> Selected text:
════

# Zoomed Mopani wood oozing sap?!



## rico1 (Jul 11, 2013)

I bought a medium piece of Zoomed mopani from my local petco. I filled a bucket with boiling water and dropped the mopani in. Next morning when I took out the wood I noticed beads of what appears to be sap!:icon_eek: Theyre sticky just like sap. I know pine sap in an aquarium is unsafe but this mopani wood it's supposed to be aquarium safe. Please comment, give advice.

I was wondering if someone else has had this occur with any aquarium wood. The wood is going into a shrimp tank but I want to make sure the sap in the wood is normal/safe before I kill my shrimp. 

I emailed zoomed but I have not received a response yet. I will post their statement as soon as I get it so you guys can see what they say...
I added some pics of the beads of sap they are a little tough to spot in one of pics.


----------



## WestHaven (Jun 30, 2012)

════

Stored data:
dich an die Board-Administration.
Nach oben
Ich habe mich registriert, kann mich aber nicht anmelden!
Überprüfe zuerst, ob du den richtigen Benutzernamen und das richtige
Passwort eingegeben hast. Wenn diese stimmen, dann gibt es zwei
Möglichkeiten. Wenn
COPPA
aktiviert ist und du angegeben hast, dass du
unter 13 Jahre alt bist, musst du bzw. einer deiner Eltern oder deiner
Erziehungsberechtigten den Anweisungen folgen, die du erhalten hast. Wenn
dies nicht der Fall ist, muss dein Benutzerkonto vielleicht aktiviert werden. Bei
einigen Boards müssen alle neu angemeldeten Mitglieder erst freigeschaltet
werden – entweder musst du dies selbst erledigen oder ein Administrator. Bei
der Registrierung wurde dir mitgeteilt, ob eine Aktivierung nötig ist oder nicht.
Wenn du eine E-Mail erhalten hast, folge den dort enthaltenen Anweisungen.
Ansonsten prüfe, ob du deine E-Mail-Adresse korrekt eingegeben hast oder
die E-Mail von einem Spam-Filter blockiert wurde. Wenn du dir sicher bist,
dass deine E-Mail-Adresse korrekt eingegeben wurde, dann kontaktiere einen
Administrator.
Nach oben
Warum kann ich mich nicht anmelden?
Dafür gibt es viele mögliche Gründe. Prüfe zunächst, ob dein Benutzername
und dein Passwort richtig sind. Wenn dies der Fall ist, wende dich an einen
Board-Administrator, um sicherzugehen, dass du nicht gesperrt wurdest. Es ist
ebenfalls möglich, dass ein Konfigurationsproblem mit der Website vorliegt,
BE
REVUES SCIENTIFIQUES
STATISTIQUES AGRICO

════

> Exercise requirements:
**A)** In the forum thread about the Zoomed mopani wood, list in order each action rico1 reports having carried out.
**B)** Extend the forum thread about the sap on the Zoomed mopani wood, starting where it stops.

> Responses to the exercise:
**A)**
1. Bought a medium piece of Zoomed mopani from the local Petco.
2. Filled a bucket with boiling water.
3. Dropped the mopani into the bucket.
4. Took the wood out the next morning.
5. Emailed Zoomed.
6. Added pictures of the beads of sap.

**B)**
That must be a piece of wood that was recently harvested and didn't have enough time to dry out. For example, when I chop firewood I let it sit outside for a year before burning it. I think you should try baking it in the oven at a low temperature for a few hours.


----------



## peachii (Jun 1, 2013)

A friend had this problem and called them or emailed Zoomed, they replaced it, refunded the money and paid to have it shipped back to them to inspect it and see what the problem was. They don't put up with bad wood, they have really good customer service so I would call or email them with the pictures. They will more than likely fix it for you.


----------



## Jeffww (Aug 6, 2010)

WestHaven said:


> That must be a piece of wood that was recently harvested and didn't have enough time to dry out. For example, when I chop firewood I let it sit outside for a year before burning it. I think you should try baking it in the oven at a low temperature for a few hours.



saps are highly flammable. I would do this with caution.


----------



## rico1 (Jul 11, 2013)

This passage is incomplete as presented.